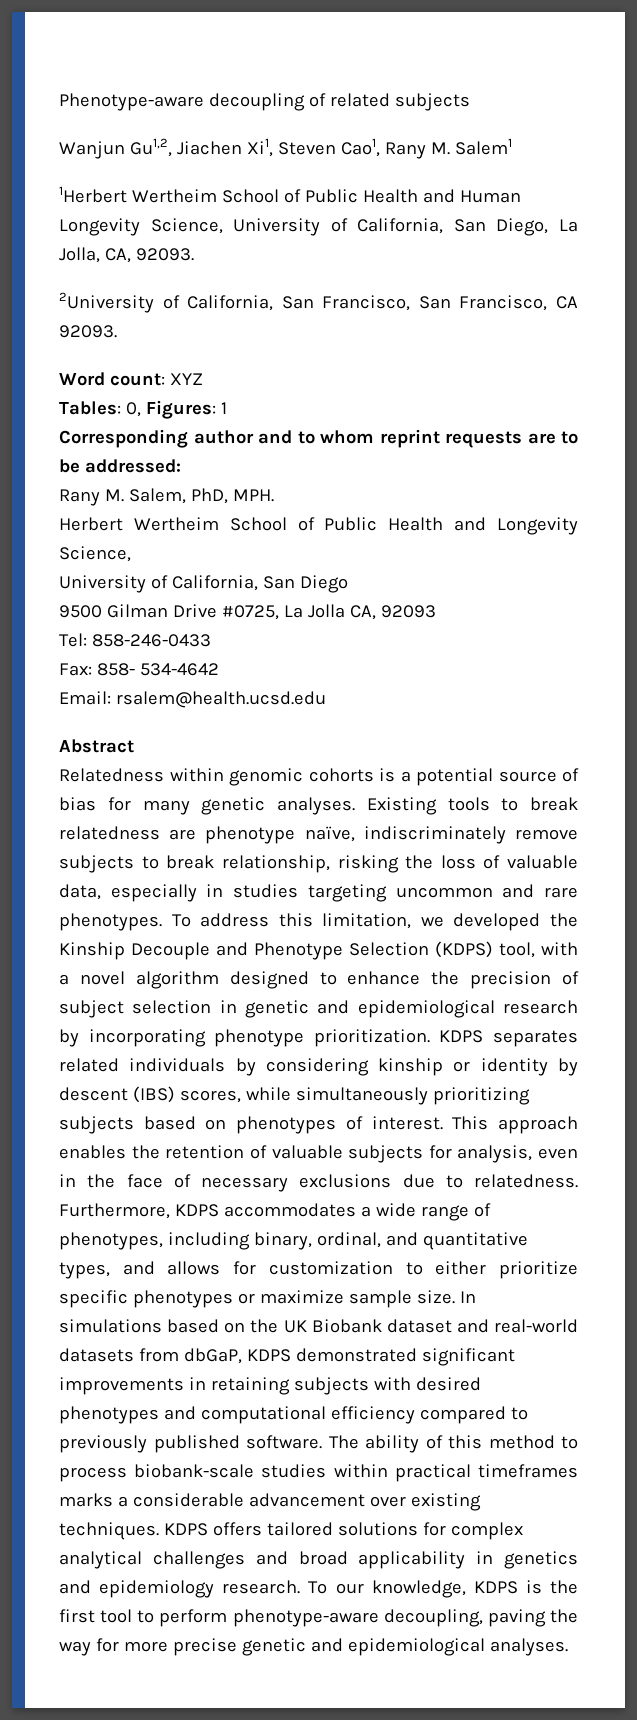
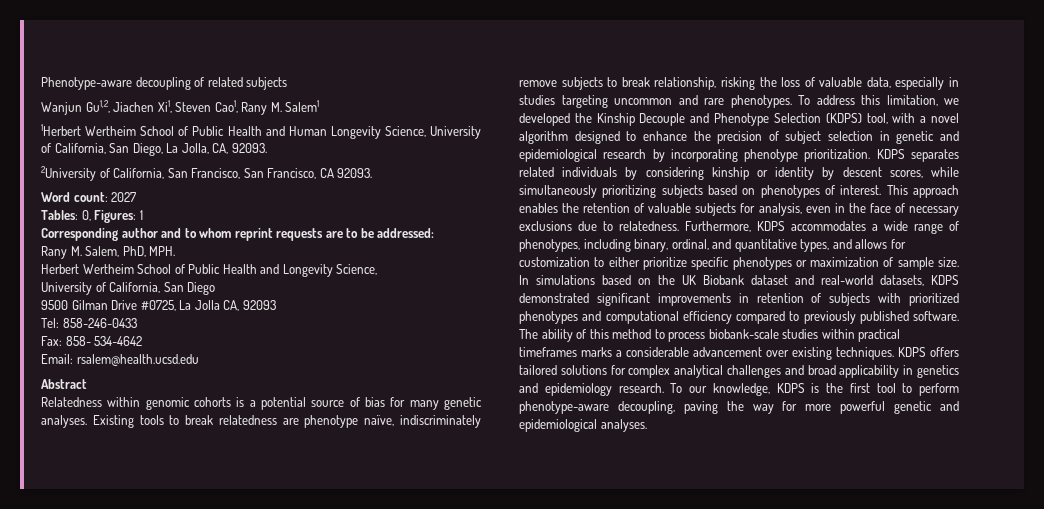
[169,373,203,385] XYZ -> [111,192,137,202] 2027
[132,1086,175,1103] (IBS) -> (882, 172) none
[259,1290,344,1304] maximize -> [810,257,894,267] maximization of
[59,1348,242,1364] datasets from dbGaP, -> [880,275,924,286] datasets,
[210,1377,290,1395] retaining -> [756,293,822,303] retention of
[415,1377,481,1391] desired -> [909,293,959,306] prioritized
[172,1638,237,1656] precise -> [840,401,886,414] powerful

━━━━━━━━━━

**PROBLEM STATEMENT**.
Return the records above exactly, without the pictures.

**RESULT**.
[169,373,203,385] XYZ -> [111,192,137,202] 2027
[132,1086,175,1103] (IBS) -> (882, 172) none
[259,1290,344,1304] maximize -> [810,257,894,267] maximization of
[59,1348,242,1364] datasets from dbGaP, -> [880,275,924,286] datasets,
[210,1377,290,1395] retaining -> [756,293,822,303] retention of
[415,1377,481,1391] desired -> [909,293,959,306] prioritized
[172,1638,237,1656] precise -> [840,401,886,414] powerful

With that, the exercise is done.